I do believe that the dollar is going to continue to depreciate against mostly the Asian currencies at this point.
If I look at the euro, I was in Europe, in Italy a couple of months ago I had to get a haircut, it was $55 in a barbershop! I just don't think the euro is such a great currency.
When the Italians are going to Switzerland for shopping because it's cheaper in Switzerland, you've got a problem! And this is what's happening. I actually have a friend who has a shopping mall on the border in Switzerland, right on the border with Italy, he built it 20 years ago and said: "Pierre it was the worst thing I ever did". In the last six months he tells me: "you know what it's unbelievable, the place is full now".
So no, you're going to have depreciation of all of these currencies against the only currency that will appreciate and that is going to be gold.

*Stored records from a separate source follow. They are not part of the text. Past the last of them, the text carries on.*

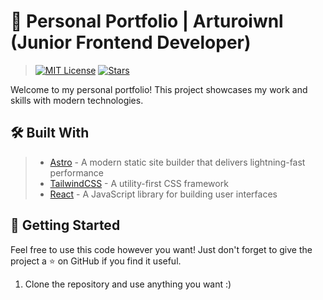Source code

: # 💼 Personal Portfolio | Arturoiwnl (Junior Frontend Developer)

> [![MIT License](https://img.shields.io/badge/License-MIT-green.svg)](https://github.com/Arturooiwnl/mi-portafolio?tab=MIT-1-ov-file)
> [![Stars](https://img.shields.io/github/stars/Arturooiwnl/mi-portafolio?style=social)](https://github.com/Arturooiwnl/mi-portafolio)

Welcome to my personal portfolio! This project showcases my work and skills with modern technologies.

## 🛠️ Built With

> - [Astro](https://astro.build/) - A modern static site builder that delivers lightning-fast performance
> - [TailwindCSS](https://tailwindcss.com/) - A utility-first CSS framework
> - [React](https://reactjs.org/) - A JavaScript library for building user interfaces

## 🚀 Getting Started

Feel free to use this code however you want! Just don't forget to give the project a ⭐ on GitHub if you find it useful.

1. Clone the repository and use anything you want :)

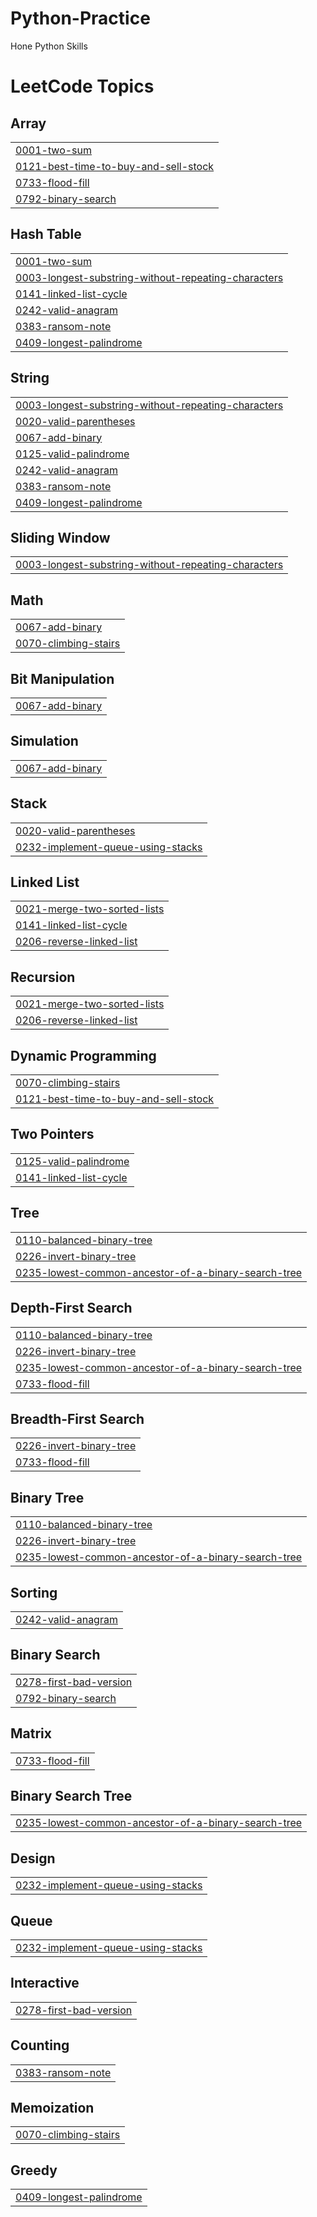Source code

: # Python-Practice
Hone Python Skills

<!---LeetCode Topics Start-->
# LeetCode Topics
## Array
|  |
| ------- |
| [0001-two-sum](https://github.com/abhinavpannala/Python-Practice/tree/master/0001-two-sum) |
| [0121-best-time-to-buy-and-sell-stock](https://github.com/abhinavpannala/Python-Practice/tree/master/0121-best-time-to-buy-and-sell-stock) |
| [0733-flood-fill](https://github.com/abhinavpannala/Python-Practice/tree/master/0733-flood-fill) |
| [0792-binary-search](https://github.com/abhinavpannala/Python-Practice/tree/master/0792-binary-search) |
## Hash Table
|  |
| ------- |
| [0001-two-sum](https://github.com/abhinavpannala/Python-Practice/tree/master/0001-two-sum) |
| [0003-longest-substring-without-repeating-characters](https://github.com/abhinavpannala/Python-Practice/tree/master/0003-longest-substring-without-repeating-characters) |
| [0141-linked-list-cycle](https://github.com/abhinavpannala/Python-Practice/tree/master/0141-linked-list-cycle) |
| [0242-valid-anagram](https://github.com/abhinavpannala/Python-Practice/tree/master/0242-valid-anagram) |
| [0383-ransom-note](https://github.com/abhinavpannala/Python-Practice/tree/master/0383-ransom-note) |
| [0409-longest-palindrome](https://github.com/abhinavpannala/Python-Practice/tree/master/0409-longest-palindrome) |
## String
|  |
| ------- |
| [0003-longest-substring-without-repeating-characters](https://github.com/abhinavpannala/Python-Practice/tree/master/0003-longest-substring-without-repeating-characters) |
| [0020-valid-parentheses](https://github.com/abhinavpannala/Python-Practice/tree/master/0020-valid-parentheses) |
| [0067-add-binary](https://github.com/abhinavpannala/Python-Practice/tree/master/0067-add-binary) |
| [0125-valid-palindrome](https://github.com/abhinavpannala/Python-Practice/tree/master/0125-valid-palindrome) |
| [0242-valid-anagram](https://github.com/abhinavpannala/Python-Practice/tree/master/0242-valid-anagram) |
| [0383-ransom-note](https://github.com/abhinavpannala/Python-Practice/tree/master/0383-ransom-note) |
| [0409-longest-palindrome](https://github.com/abhinavpannala/Python-Practice/tree/master/0409-longest-palindrome) |
## Sliding Window
|  |
| ------- |
| [0003-longest-substring-without-repeating-characters](https://github.com/abhinavpannala/Python-Practice/tree/master/0003-longest-substring-without-repeating-characters) |
## Math
|  |
| ------- |
| [0067-add-binary](https://github.com/abhinavpannala/Python-Practice/tree/master/0067-add-binary) |
| [0070-climbing-stairs](https://github.com/abhinavpannala/Python-Practice/tree/master/0070-climbing-stairs) |
## Bit Manipulation
|  |
| ------- |
| [0067-add-binary](https://github.com/abhinavpannala/Python-Practice/tree/master/0067-add-binary) |
## Simulation
|  |
| ------- |
| [0067-add-binary](https://github.com/abhinavpannala/Python-Practice/tree/master/0067-add-binary) |
## Stack
|  |
| ------- |
| [0020-valid-parentheses](https://github.com/abhinavpannala/Python-Practice/tree/master/0020-valid-parentheses) |
| [0232-implement-queue-using-stacks](https://github.com/abhinavpannala/Python-Practice/tree/master/0232-implement-queue-using-stacks) |
## Linked List
|  |
| ------- |
| [0021-merge-two-sorted-lists](https://github.com/abhinavpannala/Python-Practice/tree/master/0021-merge-two-sorted-lists) |
| [0141-linked-list-cycle](https://github.com/abhinavpannala/Python-Practice/tree/master/0141-linked-list-cycle) |
| [0206-reverse-linked-list](https://github.com/abhinavpannala/Python-Practice/tree/master/0206-reverse-linked-list) |
## Recursion
|  |
| ------- |
| [0021-merge-two-sorted-lists](https://github.com/abhinavpannala/Python-Practice/tree/master/0021-merge-two-sorted-lists) |
| [0206-reverse-linked-list](https://github.com/abhinavpannala/Python-Practice/tree/master/0206-reverse-linked-list) |
## Dynamic Programming
|  |
| ------- |
| [0070-climbing-stairs](https://github.com/abhinavpannala/Python-Practice/tree/master/0070-climbing-stairs) |
| [0121-best-time-to-buy-and-sell-stock](https://github.com/abhinavpannala/Python-Practice/tree/master/0121-best-time-to-buy-and-sell-stock) |
## Two Pointers
|  |
| ------- |
| [0125-valid-palindrome](https://github.com/abhinavpannala/Python-Practice/tree/master/0125-valid-palindrome) |
| [0141-linked-list-cycle](https://github.com/abhinavpannala/Python-Practice/tree/master/0141-linked-list-cycle) |
## Tree
|  |
| ------- |
| [0110-balanced-binary-tree](https://github.com/abhinavpannala/Python-Practice/tree/master/0110-balanced-binary-tree) |
| [0226-invert-binary-tree](https://github.com/abhinavpannala/Python-Practice/tree/master/0226-invert-binary-tree) |
| [0235-lowest-common-ancestor-of-a-binary-search-tree](https://github.com/abhinavpannala/Python-Practice/tree/master/0235-lowest-common-ancestor-of-a-binary-search-tree) |
## Depth-First Search
|  |
| ------- |
| [0110-balanced-binary-tree](https://github.com/abhinavpannala/Python-Practice/tree/master/0110-balanced-binary-tree) |
| [0226-invert-binary-tree](https://github.com/abhinavpannala/Python-Practice/tree/master/0226-invert-binary-tree) |
| [0235-lowest-common-ancestor-of-a-binary-search-tree](https://github.com/abhinavpannala/Python-Practice/tree/master/0235-lowest-common-ancestor-of-a-binary-search-tree) |
| [0733-flood-fill](https://github.com/abhinavpannala/Python-Practice/tree/master/0733-flood-fill) |
## Breadth-First Search
|  |
| ------- |
| [0226-invert-binary-tree](https://github.com/abhinavpannala/Python-Practice/tree/master/0226-invert-binary-tree) |
| [0733-flood-fill](https://github.com/abhinavpannala/Python-Practice/tree/master/0733-flood-fill) |
## Binary Tree
|  |
| ------- |
| [0110-balanced-binary-tree](https://github.com/abhinavpannala/Python-Practice/tree/master/0110-balanced-binary-tree) |
| [0226-invert-binary-tree](https://github.com/abhinavpannala/Python-Practice/tree/master/0226-invert-binary-tree) |
| [0235-lowest-common-ancestor-of-a-binary-search-tree](https://github.com/abhinavpannala/Python-Practice/tree/master/0235-lowest-common-ancestor-of-a-binary-search-tree) |
## Sorting
|  |
| ------- |
| [0242-valid-anagram](https://github.com/abhinavpannala/Python-Practice/tree/master/0242-valid-anagram) |
## Binary Search
|  |
| ------- |
| [0278-first-bad-version](https://github.com/abhinavpannala/Python-Practice/tree/master/0278-first-bad-version) |
| [0792-binary-search](https://github.com/abhinavpannala/Python-Practice/tree/master/0792-binary-search) |
## Matrix
|  |
| ------- |
| [0733-flood-fill](https://github.com/abhinavpannala/Python-Practice/tree/master/0733-flood-fill) |
## Binary Search Tree
|  |
| ------- |
| [0235-lowest-common-ancestor-of-a-binary-search-tree](https://github.com/abhinavpannala/Python-Practice/tree/master/0235-lowest-common-ancestor-of-a-binary-search-tree) |
## Design
|  |
| ------- |
| [0232-implement-queue-using-stacks](https://github.com/abhinavpannala/Python-Practice/tree/master/0232-implement-queue-using-stacks) |
## Queue
|  |
| ------- |
| [0232-implement-queue-using-stacks](https://github.com/abhinavpannala/Python-Practice/tree/master/0232-implement-queue-using-stacks) |
## Interactive
|  |
| ------- |
| [0278-first-bad-version](https://github.com/abhinavpannala/Python-Practice/tree/master/0278-first-bad-version) |
## Counting
|  |
| ------- |
| [0383-ransom-note](https://github.com/abhinavpannala/Python-Practice/tree/master/0383-ransom-note) |
## Memoization
|  |
| ------- |
| [0070-climbing-stairs](https://github.com/abhinavpannala/Python-Practice/tree/master/0070-climbing-stairs) |
## Greedy
|  |
| ------- |
| [0409-longest-palindrome](https://github.com/abhinavpannala/Python-Practice/tree/master/0409-longest-palindrome) |
<!---LeetCode Topics End-->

But over the next 12 months I think that you're going to see gold maybe up to $500 and then it could mark time until we see the next big move in the Asian currencies.
We could see the dollar against the euro going up to 1.40, maybe 1.50 but frankly I can't see it any higher than that, it's already well past it's due date, but against the Asian currencies I think you have a 50% move and that's going to be the next really big move.
Then the question is how do you fund all the retirement liabilities. These issues are going to start creeping up in the next 10 years when in the US for example 77m baby boomers are going to start to retire. In Italy in the next 10 years the average age of the population is going to go from 45 years to 54 years old. All of a sudden you've got a huge increase in the aged population. How do you fund the healthcare, the retirement? They haven't addressed any of those issues.
So when I look at that in the long run I am very, very positive on the gold price. And with that I thank you very much.